From: erk <eric.kaun_at_gmail.com>
Date: 17 Aug 2006 10:50:45 -0700
Message-ID: <1155837045.567393.300650_at_i3g2000cwc.googlegroups.com>


paul c wrote:
> erk wrote:
> > Probably true - on its own, the word "attribute" implies a thing (noun)
> > its value is attributed to.
>
> I'd agree that for many people there is such an implication (but I'd
> rather use the word 'suggests' rather than 'implies').

I agree, that was sloppy on my part.

> Personally, at
> the level of a dbms, I like 'attribute' but I'd rather think of
> 'attributing' in a very narrow way that doesn't invite comparisons with
> some external reality, eg., when I fasten an attribute to a relation,
> all I'm doing is associating some domain's values with values of other
> domains. It is up to users to agree on some interpretation, not for the
> system to try to do.

Yes, that association depends on the meaning of the predicate. The various definitions of the verb "attribute" imply a source, person, or thing that the value is inherent in. There's definitely a "conceptual containership," while attributes of relations are placeholders for specific values about which statements are being made.

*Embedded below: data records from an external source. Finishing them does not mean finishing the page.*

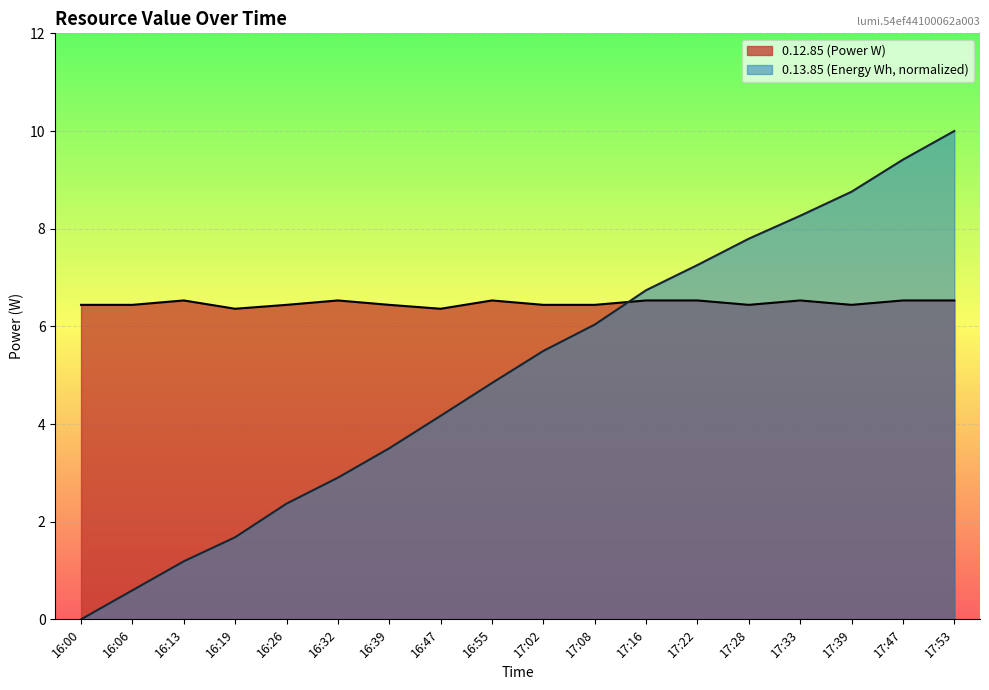

How many values in 0.13.85 (Energy Wh) are above zero?

17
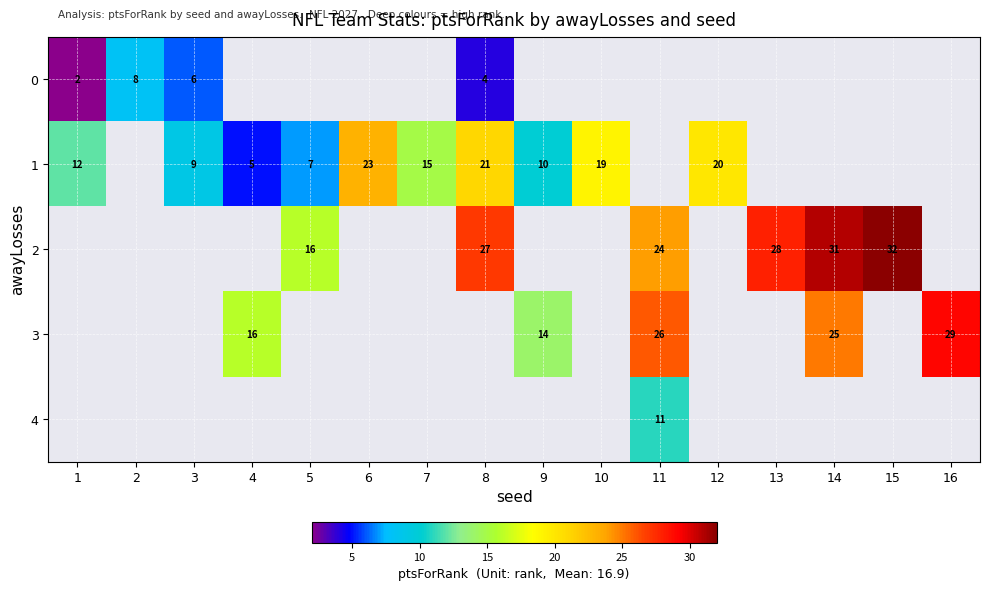

True or false: 1 has a value of 10 at 7.

False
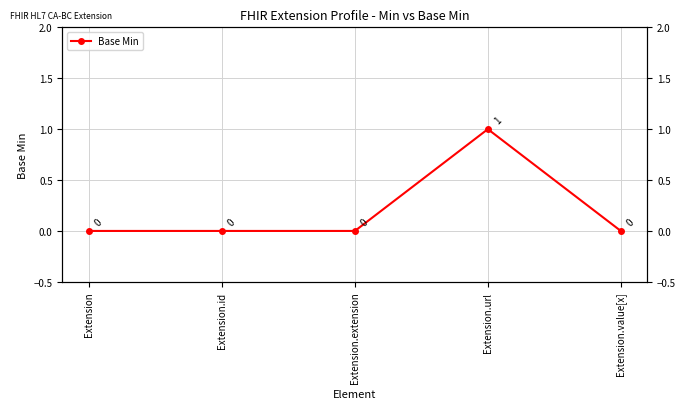

The value at Extension.extension is 0. True or false?

True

>> Constraints, then, are our means of
>> keeping statements consistent in meaning, since the DBMS can't know the
>> real-world meaning of any of them.

By consistency, I meant the more general case of consistency between N different predicates - being able to limit statements by reference to other statements. All that can be derived only from what we know about the real-world domain that we're modeling, and the invariants we need to enforce.

In most cases, those constraints involve only a small subset of the database's relvars, but it needn't be so.

> [...] I tend to think
> that in the first instance it is relations that do that whereas
> constraints are a convenient way of making sure all apps don't exceed
> the range of values intended nor the intended range of mappings among
> values. Put another way, I think the act of defining a relation is
> defining the 'first constraint', so to speak.

I agree with the spirit - relations are the first principle of relational (note to self: duh).

> Also (and I know I'm going a bit off-track here), saying a salary can't
> be more than say, $10,000, might be thought of as a domain constraint,
> not a relation constraint, but I think that would mean some
> sophisticated type support in a dbms, eg. to come up with implications
> using join. Whereas saying the salary must be less than such-and-such
> if the job is clerk is more of a relation constraint.

What do you mean by "implications using join"? A domain mustn't be defined by reference to relvars.